• **Provided records**:
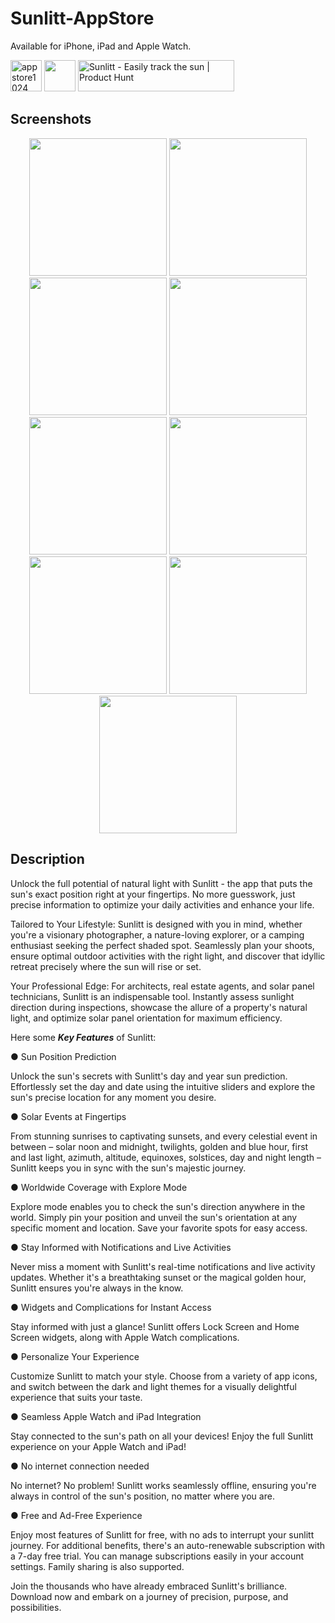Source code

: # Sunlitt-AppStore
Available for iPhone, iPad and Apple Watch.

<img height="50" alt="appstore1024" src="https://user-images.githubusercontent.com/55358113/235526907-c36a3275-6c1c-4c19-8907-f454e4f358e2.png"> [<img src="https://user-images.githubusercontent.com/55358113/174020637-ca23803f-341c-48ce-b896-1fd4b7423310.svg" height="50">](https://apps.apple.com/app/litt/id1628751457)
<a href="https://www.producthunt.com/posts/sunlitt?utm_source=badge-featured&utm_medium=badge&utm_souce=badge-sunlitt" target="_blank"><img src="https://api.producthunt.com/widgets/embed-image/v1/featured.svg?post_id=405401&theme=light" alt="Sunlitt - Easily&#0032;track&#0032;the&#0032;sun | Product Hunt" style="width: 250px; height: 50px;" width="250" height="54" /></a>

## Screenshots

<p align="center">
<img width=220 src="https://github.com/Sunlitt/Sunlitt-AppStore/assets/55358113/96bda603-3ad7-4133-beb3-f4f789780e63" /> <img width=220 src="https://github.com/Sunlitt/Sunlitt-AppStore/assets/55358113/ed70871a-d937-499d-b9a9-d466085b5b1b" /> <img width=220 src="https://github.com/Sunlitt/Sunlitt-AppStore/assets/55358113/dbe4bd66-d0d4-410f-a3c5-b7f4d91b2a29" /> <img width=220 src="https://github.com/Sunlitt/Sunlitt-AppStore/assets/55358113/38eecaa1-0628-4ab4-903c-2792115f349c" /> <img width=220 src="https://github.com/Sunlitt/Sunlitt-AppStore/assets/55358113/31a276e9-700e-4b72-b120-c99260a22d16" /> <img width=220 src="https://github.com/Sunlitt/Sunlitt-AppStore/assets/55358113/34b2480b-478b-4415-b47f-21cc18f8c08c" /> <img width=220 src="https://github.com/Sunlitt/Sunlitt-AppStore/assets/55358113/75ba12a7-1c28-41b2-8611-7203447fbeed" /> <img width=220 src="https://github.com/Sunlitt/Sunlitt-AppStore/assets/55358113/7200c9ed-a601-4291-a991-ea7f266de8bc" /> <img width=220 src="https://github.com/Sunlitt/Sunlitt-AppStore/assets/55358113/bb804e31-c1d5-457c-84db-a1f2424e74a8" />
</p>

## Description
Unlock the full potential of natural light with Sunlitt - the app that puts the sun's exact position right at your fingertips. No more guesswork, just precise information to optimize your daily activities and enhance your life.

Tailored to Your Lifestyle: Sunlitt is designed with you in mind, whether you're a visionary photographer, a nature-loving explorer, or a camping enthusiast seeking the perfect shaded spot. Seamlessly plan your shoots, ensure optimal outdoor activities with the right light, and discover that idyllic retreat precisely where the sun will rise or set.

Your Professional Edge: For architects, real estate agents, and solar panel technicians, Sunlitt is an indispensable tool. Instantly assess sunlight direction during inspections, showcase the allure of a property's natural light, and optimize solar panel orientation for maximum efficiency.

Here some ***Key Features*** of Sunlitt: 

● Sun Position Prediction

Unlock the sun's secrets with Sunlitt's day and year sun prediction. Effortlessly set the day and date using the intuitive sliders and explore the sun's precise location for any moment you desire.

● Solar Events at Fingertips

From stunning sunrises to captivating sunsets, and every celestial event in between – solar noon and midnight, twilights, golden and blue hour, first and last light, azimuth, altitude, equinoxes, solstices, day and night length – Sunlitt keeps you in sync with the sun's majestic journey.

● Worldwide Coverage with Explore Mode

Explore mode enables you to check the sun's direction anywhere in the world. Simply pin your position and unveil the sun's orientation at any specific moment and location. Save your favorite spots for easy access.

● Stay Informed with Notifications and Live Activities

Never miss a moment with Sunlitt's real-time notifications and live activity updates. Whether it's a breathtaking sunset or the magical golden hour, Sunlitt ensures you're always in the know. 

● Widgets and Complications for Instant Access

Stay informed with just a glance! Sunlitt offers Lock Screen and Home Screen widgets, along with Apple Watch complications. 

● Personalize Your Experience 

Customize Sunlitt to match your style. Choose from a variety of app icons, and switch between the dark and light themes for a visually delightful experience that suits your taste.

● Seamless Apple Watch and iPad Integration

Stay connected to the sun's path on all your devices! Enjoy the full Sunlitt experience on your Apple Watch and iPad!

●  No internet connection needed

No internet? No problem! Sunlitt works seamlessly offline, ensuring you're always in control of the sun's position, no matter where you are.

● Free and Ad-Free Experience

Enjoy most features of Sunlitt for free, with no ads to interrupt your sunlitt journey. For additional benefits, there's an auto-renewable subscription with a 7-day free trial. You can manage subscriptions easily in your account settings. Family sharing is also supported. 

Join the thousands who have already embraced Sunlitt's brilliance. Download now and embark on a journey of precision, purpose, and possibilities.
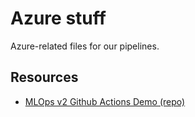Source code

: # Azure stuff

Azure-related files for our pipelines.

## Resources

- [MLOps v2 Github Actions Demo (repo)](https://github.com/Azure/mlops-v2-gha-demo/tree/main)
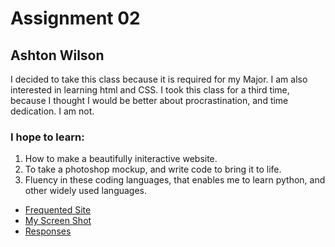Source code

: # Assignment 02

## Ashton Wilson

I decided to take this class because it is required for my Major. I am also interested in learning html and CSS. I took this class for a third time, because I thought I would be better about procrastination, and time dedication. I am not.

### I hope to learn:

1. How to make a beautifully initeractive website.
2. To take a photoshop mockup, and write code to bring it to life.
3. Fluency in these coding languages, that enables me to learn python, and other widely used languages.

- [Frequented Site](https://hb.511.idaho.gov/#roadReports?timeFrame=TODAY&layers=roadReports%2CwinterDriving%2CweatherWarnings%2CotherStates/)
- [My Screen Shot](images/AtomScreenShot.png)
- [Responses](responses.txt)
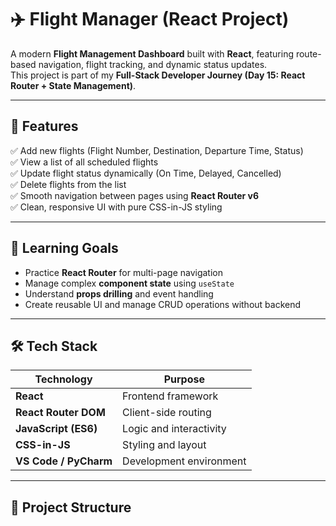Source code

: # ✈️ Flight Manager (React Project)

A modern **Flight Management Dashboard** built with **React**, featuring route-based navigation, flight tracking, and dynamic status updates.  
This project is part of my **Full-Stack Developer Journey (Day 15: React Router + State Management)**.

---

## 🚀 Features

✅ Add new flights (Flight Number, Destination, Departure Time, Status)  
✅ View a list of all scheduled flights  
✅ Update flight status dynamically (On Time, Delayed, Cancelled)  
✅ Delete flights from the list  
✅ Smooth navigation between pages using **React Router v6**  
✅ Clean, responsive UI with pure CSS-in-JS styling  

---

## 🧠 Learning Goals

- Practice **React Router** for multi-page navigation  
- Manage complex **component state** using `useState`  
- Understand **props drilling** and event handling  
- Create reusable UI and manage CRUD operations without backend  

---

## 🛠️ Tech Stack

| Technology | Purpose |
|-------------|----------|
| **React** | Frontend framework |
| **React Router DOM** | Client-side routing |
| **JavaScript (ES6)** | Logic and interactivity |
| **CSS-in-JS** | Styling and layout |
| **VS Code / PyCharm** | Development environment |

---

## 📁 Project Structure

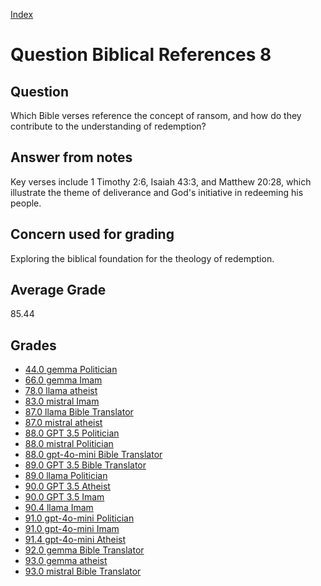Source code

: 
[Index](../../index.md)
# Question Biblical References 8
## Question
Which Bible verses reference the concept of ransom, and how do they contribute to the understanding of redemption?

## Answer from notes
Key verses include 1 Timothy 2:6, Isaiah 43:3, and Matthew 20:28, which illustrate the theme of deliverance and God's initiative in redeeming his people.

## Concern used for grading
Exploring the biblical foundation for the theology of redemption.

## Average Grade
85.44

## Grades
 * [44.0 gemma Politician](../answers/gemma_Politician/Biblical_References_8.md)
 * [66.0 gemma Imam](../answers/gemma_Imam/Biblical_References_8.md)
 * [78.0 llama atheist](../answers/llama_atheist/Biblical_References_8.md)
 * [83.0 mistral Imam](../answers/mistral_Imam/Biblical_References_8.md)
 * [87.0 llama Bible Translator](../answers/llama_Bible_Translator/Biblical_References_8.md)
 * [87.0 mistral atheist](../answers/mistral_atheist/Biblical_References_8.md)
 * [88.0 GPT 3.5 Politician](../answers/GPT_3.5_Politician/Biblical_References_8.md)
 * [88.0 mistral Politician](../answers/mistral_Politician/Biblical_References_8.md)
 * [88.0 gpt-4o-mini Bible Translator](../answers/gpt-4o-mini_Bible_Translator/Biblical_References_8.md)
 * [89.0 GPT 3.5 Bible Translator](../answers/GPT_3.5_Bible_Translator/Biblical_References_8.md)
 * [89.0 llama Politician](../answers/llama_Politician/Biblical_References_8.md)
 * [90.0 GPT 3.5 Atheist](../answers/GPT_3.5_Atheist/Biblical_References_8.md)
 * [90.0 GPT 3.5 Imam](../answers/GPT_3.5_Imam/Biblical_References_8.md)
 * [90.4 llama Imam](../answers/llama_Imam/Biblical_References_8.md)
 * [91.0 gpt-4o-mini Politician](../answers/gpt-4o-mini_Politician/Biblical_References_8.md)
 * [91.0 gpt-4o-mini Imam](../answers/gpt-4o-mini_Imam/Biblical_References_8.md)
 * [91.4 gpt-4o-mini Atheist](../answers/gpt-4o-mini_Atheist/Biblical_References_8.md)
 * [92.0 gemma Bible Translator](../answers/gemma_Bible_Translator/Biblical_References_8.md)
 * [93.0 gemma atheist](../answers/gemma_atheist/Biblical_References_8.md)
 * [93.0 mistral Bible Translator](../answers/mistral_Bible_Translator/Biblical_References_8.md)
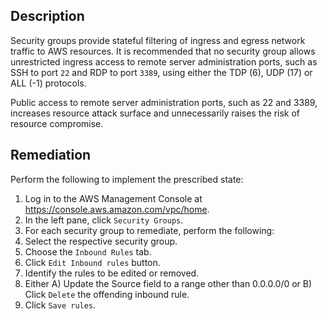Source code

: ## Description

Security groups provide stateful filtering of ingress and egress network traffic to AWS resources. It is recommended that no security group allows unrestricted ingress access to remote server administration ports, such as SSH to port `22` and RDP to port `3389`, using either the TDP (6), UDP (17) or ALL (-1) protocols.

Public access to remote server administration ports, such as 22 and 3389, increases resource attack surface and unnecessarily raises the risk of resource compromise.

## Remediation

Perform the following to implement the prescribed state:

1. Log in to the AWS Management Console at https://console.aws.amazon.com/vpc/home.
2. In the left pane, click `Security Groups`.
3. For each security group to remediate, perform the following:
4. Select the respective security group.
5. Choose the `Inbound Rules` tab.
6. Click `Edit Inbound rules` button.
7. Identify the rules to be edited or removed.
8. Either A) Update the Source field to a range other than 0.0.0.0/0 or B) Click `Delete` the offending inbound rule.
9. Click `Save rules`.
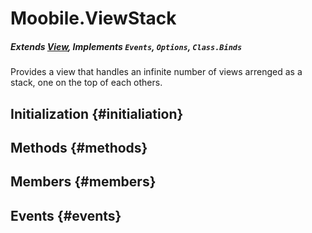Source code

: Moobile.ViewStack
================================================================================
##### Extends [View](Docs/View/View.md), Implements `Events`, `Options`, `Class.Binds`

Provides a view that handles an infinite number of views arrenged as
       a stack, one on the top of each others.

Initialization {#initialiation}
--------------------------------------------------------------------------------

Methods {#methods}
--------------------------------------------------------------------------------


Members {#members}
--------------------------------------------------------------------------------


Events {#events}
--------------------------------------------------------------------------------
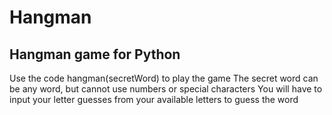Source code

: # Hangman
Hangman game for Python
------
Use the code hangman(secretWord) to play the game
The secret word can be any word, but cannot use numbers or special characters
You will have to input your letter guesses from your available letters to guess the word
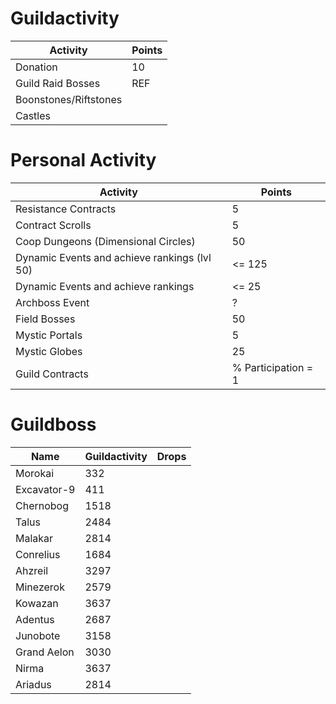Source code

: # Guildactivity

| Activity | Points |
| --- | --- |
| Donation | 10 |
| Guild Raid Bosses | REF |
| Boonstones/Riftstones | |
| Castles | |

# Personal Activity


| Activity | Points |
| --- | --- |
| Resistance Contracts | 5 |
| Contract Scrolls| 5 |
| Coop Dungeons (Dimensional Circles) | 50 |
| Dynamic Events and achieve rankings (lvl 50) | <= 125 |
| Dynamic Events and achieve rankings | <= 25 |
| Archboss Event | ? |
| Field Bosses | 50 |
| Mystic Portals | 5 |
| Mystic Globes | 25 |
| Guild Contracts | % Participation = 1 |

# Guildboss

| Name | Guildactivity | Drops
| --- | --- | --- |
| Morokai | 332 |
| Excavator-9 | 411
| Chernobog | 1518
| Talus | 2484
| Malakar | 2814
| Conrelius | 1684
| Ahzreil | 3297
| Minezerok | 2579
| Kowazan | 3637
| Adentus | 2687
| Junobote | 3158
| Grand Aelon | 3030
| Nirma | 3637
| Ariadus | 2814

• **Action item**: Please reproduce, word for word, the part of the rows above that opens with the line containing "## Ashton Wilson" and closes with the line containing "## 🧠 Learning Goals", including both of those lines, and omit the pictures from your answer.

• **Solution**:
## Ashton Wilson

I decided to take this class because it is required for my Major. I am also interested in learning html and CSS. I took this class for a third time, because I thought I would be better about procrastination, and time dedication. I am not.

### I hope to learn:

1. How to make a beautifully initeractive website.
2. To take a photoshop mockup, and write code to bring it to life.
3. Fluency in these coding languages, that enables me to learn python, and other widely used languages.

- [Frequented Site](https://hb.511.idaho.gov/#roadReports?timeFrame=TODAY&layers=roadReports%2CwinterDriving%2CweatherWarnings%2CotherStates/)
- [My Screen Shot](images/AtomScreenShot.png)
- [Responses](responses.txt)
Source code

: # ✈️ Flight Manager (React Project)

A modern **Flight Management Dashboard** built with **React**, featuring route-based navigation, flight tracking, and dynamic status updates.  
This project is part of my **Full-Stack Developer Journey (Day 15: React Router + State Management)**.

---

## 🚀 Features

✅ Add new flights (Flight Number, Destination, Departure Time, Status)  
✅ View a list of all scheduled flights  
✅ Update flight status dynamically (On Time, Delayed, Cancelled)  
✅ Delete flights from the list  
✅ Smooth navigation between pages using **React Router v6**  
✅ Clean, responsive UI with pure CSS-in-JS styling  

---

## 🧠 Learning Goals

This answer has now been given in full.